Blackberry market share hits zero percent

First the bad news about Sony, and now Blackberry.

You do remember Blackberry, right? They were so pervasive at one point that people would refuse to turn them off on airplanes because texting is more important than potential death. Their BBM service introduced us all to the true potentiality and impact of texting, and is actually available today for Android and iOS. In fact, for a looong time they were even referred to as ‘Crackberry’ because simply using the device was so addictive; the word was even Webster’s New World College Dictionary’s word of the YEAR in 2006! Plus, people still love that keyboard.

Unfortunately, they just couldn’t keep up with the Apple juggernaut of the iPhone, and people jumped ship in droves. Not only that, some missteps as they tried to keep their head above water really misfired, specifically the Storm, a badly designed phone with terrible advertisements to boot – I cringed every time I saw them.

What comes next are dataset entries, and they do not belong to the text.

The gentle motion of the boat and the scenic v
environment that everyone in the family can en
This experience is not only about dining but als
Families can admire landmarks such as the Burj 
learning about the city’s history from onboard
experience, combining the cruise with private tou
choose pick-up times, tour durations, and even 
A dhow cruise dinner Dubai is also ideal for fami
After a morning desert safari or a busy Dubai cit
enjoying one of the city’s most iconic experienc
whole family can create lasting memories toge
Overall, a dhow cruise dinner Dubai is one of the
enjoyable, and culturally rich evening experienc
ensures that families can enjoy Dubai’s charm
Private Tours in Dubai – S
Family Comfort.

Their Blackberry 10 operating system was a much better design in my opinion, much more elegant and usable, and could stand up to the competition. Unfortunately, by the time it came around it was too late; the damage to their reputation had been done, and even changing the company name from Research in Motion to Blackberry, a change I thought was a bad move because of the stigma already associated with Blackberry, couldn’t save them. Their entry into the tablet market has already been shut down.

And now, their market share has dropped to zero. As the linked article states, there were zero activations in the fourth quarter of 2013. Zero.

This is unfortunate. First, they are turning their products around, their new technology is good, and they are being held back by name alone as opposed to any real issue with their devices. Second, we need competition, and anything that hurts competition hurts us as consumers with fewer choices and higher costs.

As with Sony, I hope they turn it around. Damage to brand can be hard to fix, even if the product is good. Just ask MySpace, which is now a very well-designed site oriented around music, or Polaroid, whose TVs are actually quite respectable (Well, depending on who you talk to). But neither company can seem to break the stranglehold of their name, and Blackberry is now seeing the same thing.